Los síntomas de un infarto no siempre se manifiestan de la misma manera. Aunque el dolor o presión en el pecho continúa siendo una señal importante, algunas mujeres pueden experimentar manifestaciones menos evidentes que podrían confundirse con estrés, falta de sueño o agotamiento cotidiano.
Entre ellas se encuentra una fatiga repentina o fuera de lo habitual, suficientemente intensa como para dificultar actividades que normalmente se realizan sin problemas.

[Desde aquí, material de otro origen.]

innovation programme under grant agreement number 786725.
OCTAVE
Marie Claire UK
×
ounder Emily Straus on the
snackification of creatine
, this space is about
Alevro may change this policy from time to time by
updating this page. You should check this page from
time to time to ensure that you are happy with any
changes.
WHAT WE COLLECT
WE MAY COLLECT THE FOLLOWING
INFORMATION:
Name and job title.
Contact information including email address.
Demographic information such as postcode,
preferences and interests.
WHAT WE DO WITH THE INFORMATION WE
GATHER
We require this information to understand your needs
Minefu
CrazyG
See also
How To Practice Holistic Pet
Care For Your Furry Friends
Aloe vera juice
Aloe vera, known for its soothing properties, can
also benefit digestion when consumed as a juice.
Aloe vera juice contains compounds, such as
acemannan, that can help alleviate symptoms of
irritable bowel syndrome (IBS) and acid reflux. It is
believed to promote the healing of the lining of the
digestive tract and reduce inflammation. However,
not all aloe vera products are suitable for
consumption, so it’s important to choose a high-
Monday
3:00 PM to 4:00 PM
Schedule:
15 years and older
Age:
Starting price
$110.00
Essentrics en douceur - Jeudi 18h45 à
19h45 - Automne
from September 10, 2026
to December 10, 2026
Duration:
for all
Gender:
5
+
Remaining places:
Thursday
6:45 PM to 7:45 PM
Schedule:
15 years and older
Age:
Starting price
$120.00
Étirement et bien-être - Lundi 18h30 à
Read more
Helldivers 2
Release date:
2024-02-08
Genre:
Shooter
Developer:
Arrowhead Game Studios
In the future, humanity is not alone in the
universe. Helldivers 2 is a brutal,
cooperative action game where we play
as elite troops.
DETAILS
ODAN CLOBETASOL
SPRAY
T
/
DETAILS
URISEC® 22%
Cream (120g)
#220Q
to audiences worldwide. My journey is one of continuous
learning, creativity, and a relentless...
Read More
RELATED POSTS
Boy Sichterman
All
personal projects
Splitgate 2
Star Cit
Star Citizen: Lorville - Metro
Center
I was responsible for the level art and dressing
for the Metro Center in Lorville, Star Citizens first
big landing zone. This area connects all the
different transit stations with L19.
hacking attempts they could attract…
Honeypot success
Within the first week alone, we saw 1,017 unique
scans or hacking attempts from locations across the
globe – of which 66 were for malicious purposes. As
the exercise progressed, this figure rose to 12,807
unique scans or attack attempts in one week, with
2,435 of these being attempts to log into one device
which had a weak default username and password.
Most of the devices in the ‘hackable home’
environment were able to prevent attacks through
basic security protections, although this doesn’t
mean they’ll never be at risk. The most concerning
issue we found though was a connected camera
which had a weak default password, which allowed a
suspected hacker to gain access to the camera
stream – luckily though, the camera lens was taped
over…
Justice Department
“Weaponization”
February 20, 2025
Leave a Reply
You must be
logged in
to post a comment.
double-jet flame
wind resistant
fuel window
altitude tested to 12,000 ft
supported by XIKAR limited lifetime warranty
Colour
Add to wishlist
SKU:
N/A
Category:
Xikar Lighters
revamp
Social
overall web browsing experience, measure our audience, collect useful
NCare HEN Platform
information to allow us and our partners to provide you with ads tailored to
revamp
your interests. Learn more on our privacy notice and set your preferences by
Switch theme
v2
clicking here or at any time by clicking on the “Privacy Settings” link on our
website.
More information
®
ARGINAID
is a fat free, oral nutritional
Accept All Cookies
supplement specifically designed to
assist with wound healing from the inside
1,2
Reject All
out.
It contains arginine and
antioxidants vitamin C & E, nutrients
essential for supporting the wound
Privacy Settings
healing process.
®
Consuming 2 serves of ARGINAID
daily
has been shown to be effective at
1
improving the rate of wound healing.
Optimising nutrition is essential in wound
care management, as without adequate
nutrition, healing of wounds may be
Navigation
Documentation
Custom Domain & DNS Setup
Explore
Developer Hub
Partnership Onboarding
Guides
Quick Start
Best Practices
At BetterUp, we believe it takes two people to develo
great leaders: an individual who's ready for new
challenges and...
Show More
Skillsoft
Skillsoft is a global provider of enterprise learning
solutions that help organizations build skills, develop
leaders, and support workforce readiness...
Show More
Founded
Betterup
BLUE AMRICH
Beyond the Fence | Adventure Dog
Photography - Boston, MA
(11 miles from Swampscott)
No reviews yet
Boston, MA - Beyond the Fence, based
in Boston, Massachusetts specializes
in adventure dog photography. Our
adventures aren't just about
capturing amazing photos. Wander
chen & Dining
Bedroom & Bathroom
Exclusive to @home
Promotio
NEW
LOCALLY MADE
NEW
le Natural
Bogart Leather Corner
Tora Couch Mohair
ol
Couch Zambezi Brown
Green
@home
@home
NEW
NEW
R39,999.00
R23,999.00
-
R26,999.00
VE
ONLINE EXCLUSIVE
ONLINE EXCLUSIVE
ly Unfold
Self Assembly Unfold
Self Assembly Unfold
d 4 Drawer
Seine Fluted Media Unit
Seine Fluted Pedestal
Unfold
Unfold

Especialistas consultados por The Washington Post señalan que resulta especialmente importante prestar atención cuando ese cansancio aparece sin una causa clara, es considerablemente diferente al habitual o se acompaña de otros síntomas.
Otras señales que no deben ignorarse
Además de la fatiga, un infarto puede presentar síntomas como presión o molestia en el pecho, dificultad para respirar, náuseas, sudor frío, mareos y dolor o molestias que pueden extenderse hacia brazos, espalda, cuello o mandíbula.
La presencia de estos síntomas no confirma por sí sola un infarto, pero ante una aparición repentina, intensa o preocupante se debe buscar atención médica de emergencia y no esperar a que desaparezcan por sí solos.
Reconocer estas señales puede ser especialmente importante porque atribuirlas únicamente al estrés o al cansancio podría retrasar la atención médica.